== Problem ==
In the listing that follows, copy out each line that includes the word "umownych".

== Stored data ==
::::
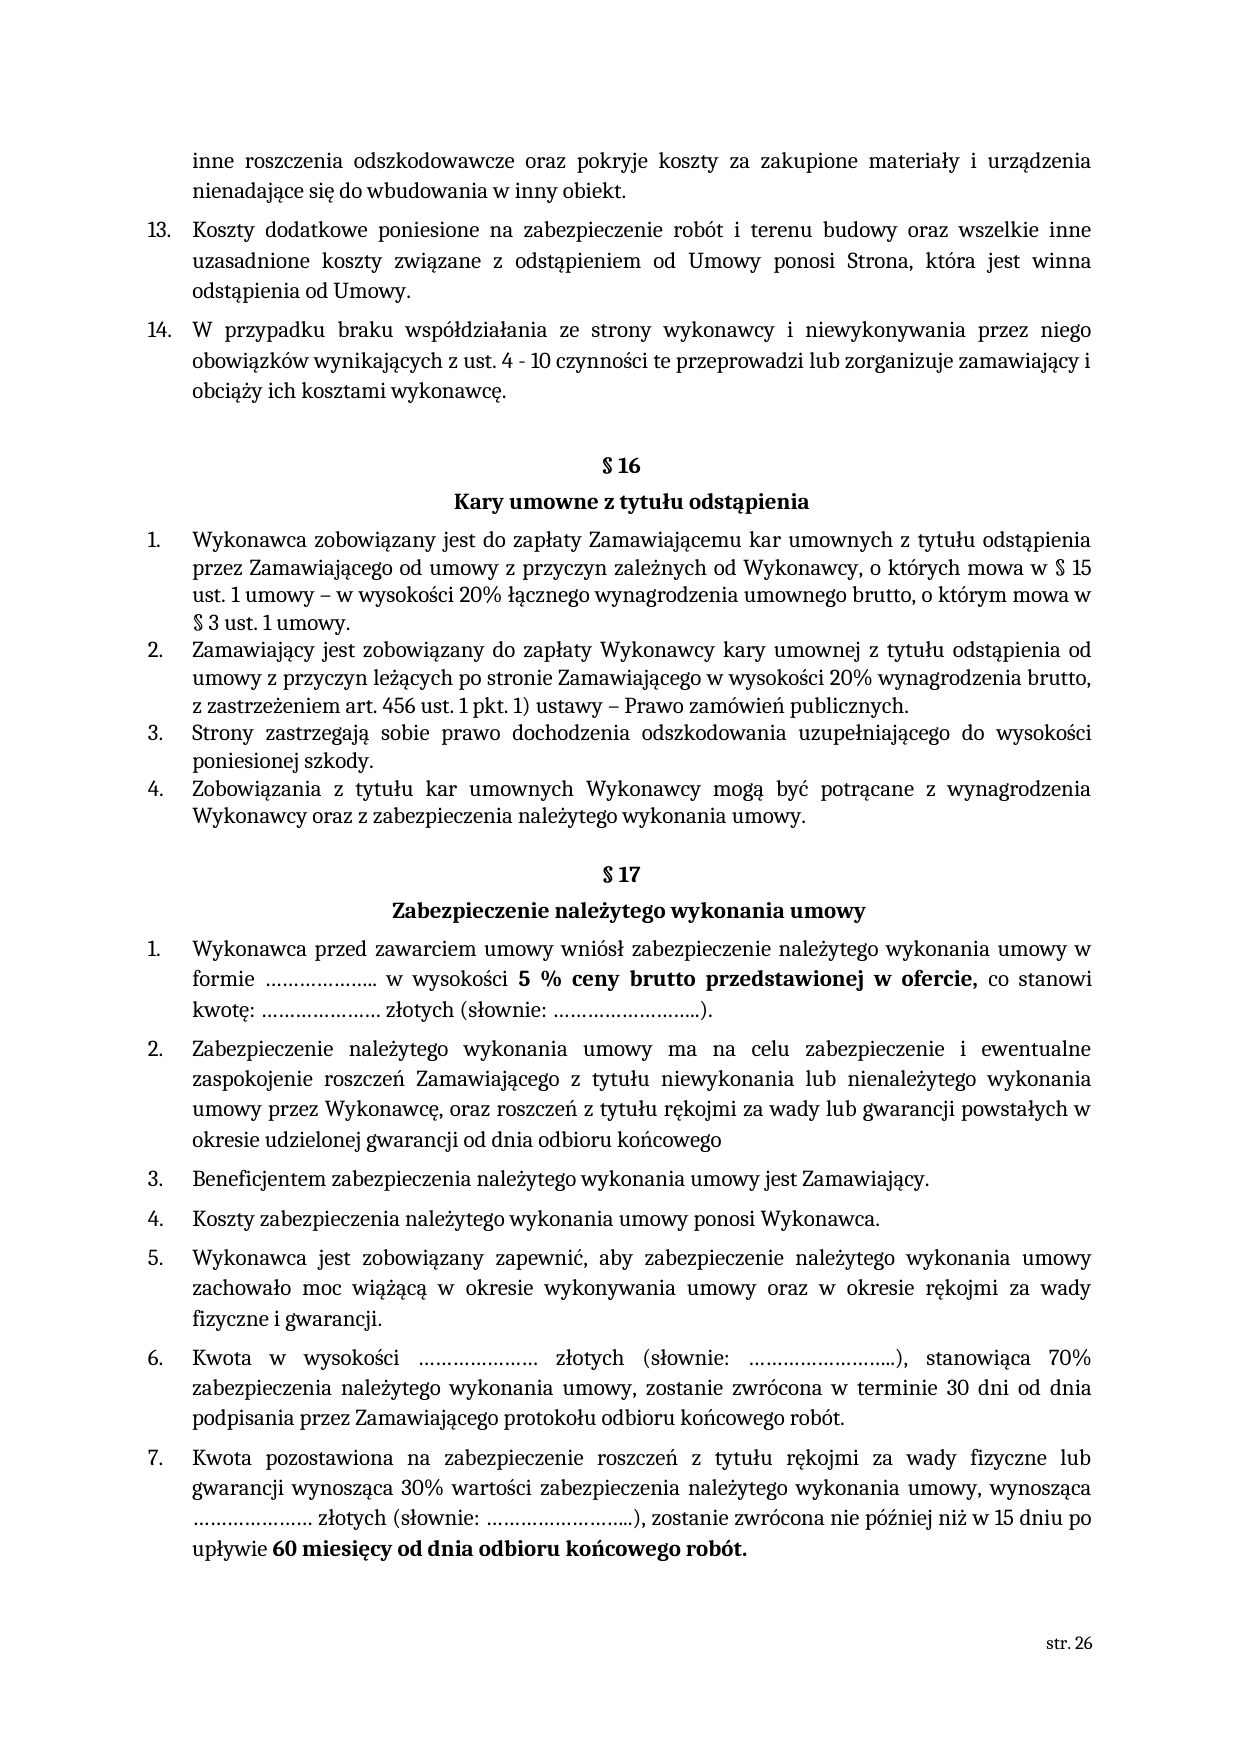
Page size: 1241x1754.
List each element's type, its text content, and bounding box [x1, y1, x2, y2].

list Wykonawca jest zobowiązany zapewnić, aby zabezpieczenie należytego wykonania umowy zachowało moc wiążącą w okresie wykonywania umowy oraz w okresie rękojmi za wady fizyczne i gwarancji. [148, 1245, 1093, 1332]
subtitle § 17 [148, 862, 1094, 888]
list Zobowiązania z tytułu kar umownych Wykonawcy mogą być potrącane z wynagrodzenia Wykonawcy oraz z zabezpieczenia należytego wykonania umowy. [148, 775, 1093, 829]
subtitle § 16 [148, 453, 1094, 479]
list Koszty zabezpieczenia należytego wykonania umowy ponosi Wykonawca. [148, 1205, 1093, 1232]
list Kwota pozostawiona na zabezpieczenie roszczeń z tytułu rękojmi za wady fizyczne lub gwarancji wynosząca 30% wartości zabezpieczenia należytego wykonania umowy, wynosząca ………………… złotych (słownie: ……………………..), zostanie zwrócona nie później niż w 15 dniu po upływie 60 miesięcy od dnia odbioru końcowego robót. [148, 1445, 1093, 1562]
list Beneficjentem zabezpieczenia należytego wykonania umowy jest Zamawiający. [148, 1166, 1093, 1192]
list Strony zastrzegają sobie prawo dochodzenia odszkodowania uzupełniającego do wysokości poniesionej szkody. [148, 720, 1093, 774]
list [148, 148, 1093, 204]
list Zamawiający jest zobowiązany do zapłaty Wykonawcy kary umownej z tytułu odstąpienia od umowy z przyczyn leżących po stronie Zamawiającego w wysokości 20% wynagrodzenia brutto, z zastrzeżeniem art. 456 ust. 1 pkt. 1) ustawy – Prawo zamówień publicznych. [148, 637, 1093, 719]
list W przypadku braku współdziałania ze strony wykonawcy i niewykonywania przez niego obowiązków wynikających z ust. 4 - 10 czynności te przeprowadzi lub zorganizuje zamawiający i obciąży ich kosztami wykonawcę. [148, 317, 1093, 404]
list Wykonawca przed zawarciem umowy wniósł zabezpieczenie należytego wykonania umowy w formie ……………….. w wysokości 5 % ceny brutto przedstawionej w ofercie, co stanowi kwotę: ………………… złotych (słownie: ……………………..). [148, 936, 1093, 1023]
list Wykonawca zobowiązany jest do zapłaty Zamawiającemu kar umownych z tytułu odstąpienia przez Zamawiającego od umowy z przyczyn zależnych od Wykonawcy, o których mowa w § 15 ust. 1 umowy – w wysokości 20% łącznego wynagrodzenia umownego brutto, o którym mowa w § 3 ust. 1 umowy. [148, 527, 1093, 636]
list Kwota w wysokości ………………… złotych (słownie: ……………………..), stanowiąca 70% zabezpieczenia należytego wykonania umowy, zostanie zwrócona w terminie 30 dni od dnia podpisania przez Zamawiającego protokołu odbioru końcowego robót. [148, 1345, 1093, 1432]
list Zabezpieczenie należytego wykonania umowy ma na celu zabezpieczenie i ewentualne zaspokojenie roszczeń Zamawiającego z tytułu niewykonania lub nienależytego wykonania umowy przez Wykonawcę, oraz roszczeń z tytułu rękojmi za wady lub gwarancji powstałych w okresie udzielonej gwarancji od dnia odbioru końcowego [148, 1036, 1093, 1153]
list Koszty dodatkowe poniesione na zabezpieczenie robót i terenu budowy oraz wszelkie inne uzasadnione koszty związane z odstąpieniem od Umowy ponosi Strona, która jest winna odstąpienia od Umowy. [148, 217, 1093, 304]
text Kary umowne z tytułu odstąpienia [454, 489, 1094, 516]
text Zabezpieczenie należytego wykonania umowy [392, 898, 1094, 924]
::::
== Result ==
list Zobowiązania z tytułu kar umownych Wykonawcy mogą być potrącane z wynagrodzenia Wykonawcy oraz z zabezpieczenia należytego wykonania umowy. [148, 775, 1093, 829]
list Wykonawca zobowiązany jest do zapłaty Zamawiającemu kar umownych z tytułu odstąpienia przez Zamawiającego od umowy z przyczyn zależnych od Wykonawcy, o których mowa w § 15 ust. 1 umowy – w wysokości 20% łącznego wynagrodzenia umownego brutto, o którym mowa w § 3 ust. 1 umowy. [148, 527, 1093, 636]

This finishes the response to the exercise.